Я подошел к ней и смущенно положил ей на плечо руку. Она не отодвинулась, но и не проявила заинтересованности. Моя рука лежала у нее на плече, она подняла взгляд и, улыбнувшись чуть усталой улыбкой, сказала:
– Конечно. А почему бы и нет?
* * *
Шофер Сильвестра три-четыре дня в неделю катал его по штату в большом черном «империале». Сильвестр мог позволить себе иметь и шофера и «империал» – он не был кандидатом. Он только владел кандидатом.
Оставалось семь месяцев до первичных выборов, и мое имя было названо. Сильвестр основал бесплатную газету под названием "Свободная пресса", которая выходила два раза в неделю. В ней печаталась только наша пропаганда. Все большие газеты выступали против нас, и ему нужно было где-то отвечать.
Джек Мур, предупредивший нас, джентльменов, что мы можем на него рассчитывать, уже присоединился к нам. И сразу же после того, как мое имя было объявлено, оппозиция назвала своего человека: Арман Ленуар.
Ленуар был кандидатом от реформистов, от того, что когда-то было группой старого Сэма Джоунса, Джимми Дейвиса и Боба Кеннона, которая время от времени организовывалась и приступала к действиям. Он был заранее обречен на неудачу. Зачем они его взяли, мне так и не понятно. Он был богат, католик и не просто из Нового Орлеана, а новоорлеанец настоящих голубых кровей. Его прапрапрадед был губернатором Луизианы еще тогда, когда Луизиана не входила в Соединенные Штаты. И при всем этом они его взяли.
Рассчитывать, что его выберут, можно было только по одной причине: Ленуар был инвалидом – он служил в пехоте, остался без руки и теперь активно участвовал во всех кампаниях ветеранов войны. Они считали, что это искупает все его грехи. Частично, может, и так. Но не все. Потомку французских аристократов-католиков Нового Орлеана не стоило баллотироваться в губернаторы Луизианы.
Я часто думал, почему выбор пал на него. Прежде всего за ним стояли деньги бизнесменов, а им нужен был кандидат из бизнесменов. Он и был бизнесменом и никогда прежде не занимался политикой. Он возглавлял какую-то компанию под названием "Миссисипи вэли инкорпорейтед", которая занималась экспортом товаров в Южную Америку. На этом он зарабатывал немалые деньги, в семье тоже был капитал, и он был готов на большие расходы. В городе говорили, что только за право выставить свою кандидатуру он подписал чек на 100 000 долларов.
Поскольку Джоунс, Дейвис и Кеннон сами кандидатами не были, то его, можно сказать, поддерживал весь Новый Орлеан.

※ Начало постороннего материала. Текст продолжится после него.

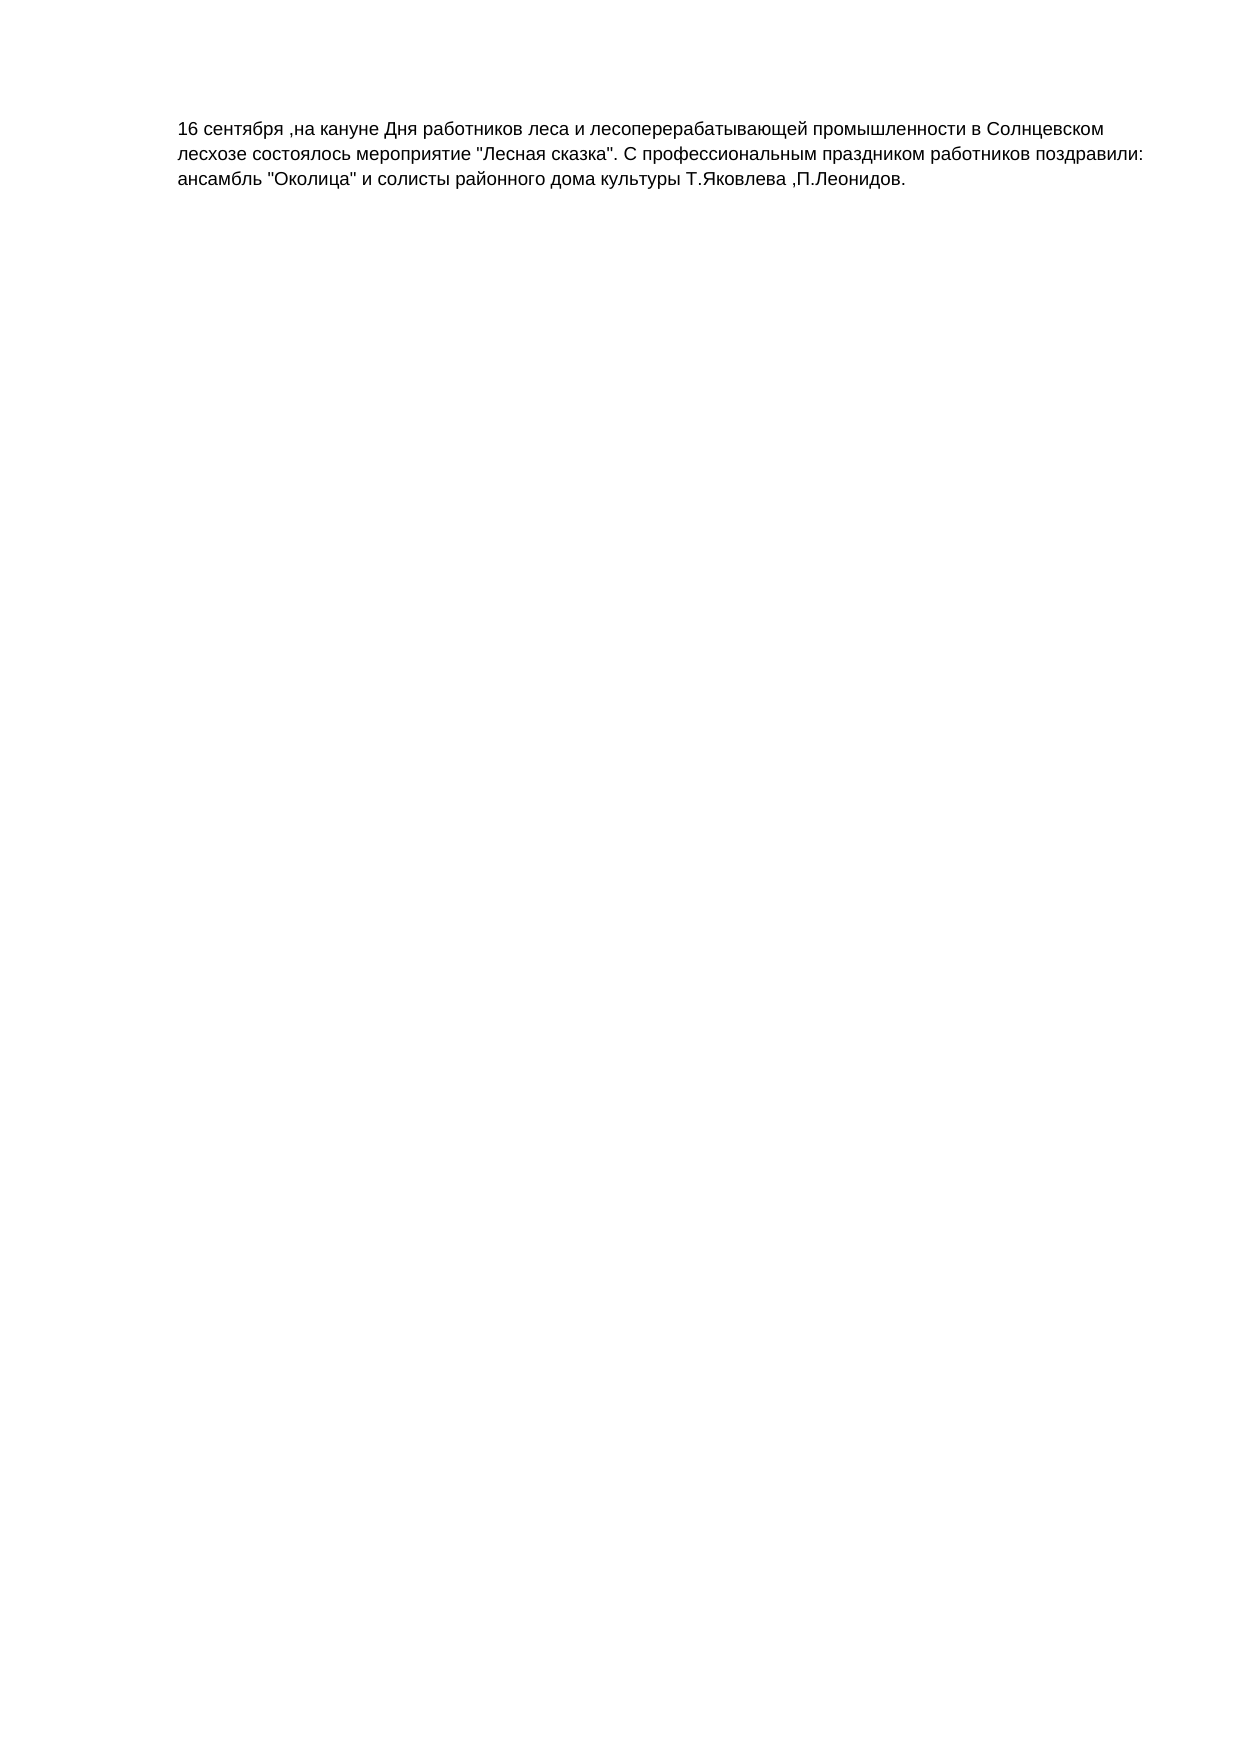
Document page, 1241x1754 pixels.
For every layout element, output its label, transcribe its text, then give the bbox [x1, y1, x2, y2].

text 16 сентября ,на кануне Дня работников леса и лесоперерабатывающей промышленности в Солнцевском лесхозе состоялось мероприятие "Лесная сказка". С профессиональным праздником работников поздравили: ансамбль "Околица" и солисты районного дома культуры Т.Яковлева ,П.Леонидов. [177, 118, 1152, 189]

Но те, кто стоял за ним, не могли понять, какой минус для кандидата быть уроженцем Нового Орлеана, потому что они сами были из этого города. И хотя им не раз об этом говорили и они видели, что произошло с Чепом Моррисоном, все равно поверить по-настоящему они не могли и поддерживали его, потому что он был из одной с ними компании. Они убеждали себя, что оторванная левая рука послужит отличной рекламой, а уж их организация позаботится обо всем остальном. Они верили в то, во что им хотелось верить.
И самому Ленуару страшно хотелось стать губернатором, а пуще того – его жене. Она тоже была из французских аристократов. Когда она выходила за него замуж, денег у нее не было, зато сейчас она считалась богатой, поэтому ей хотелось быть на самом верху – насколько я понимаю, она была уверена, что там ее законное место. Ходила молва, что это она уговорила его подписать чек на 100000 долларов.
Я видел ее несколько раз. Она чем-то напоминала Аду, хотя по типу они были совсем разные. У нее были черные волосы и белая кожа, а ноги длинные, как у породистой лошади. Сразу было видно, что в ней есть порох. Наверное, именно это и напоминало мне Аду.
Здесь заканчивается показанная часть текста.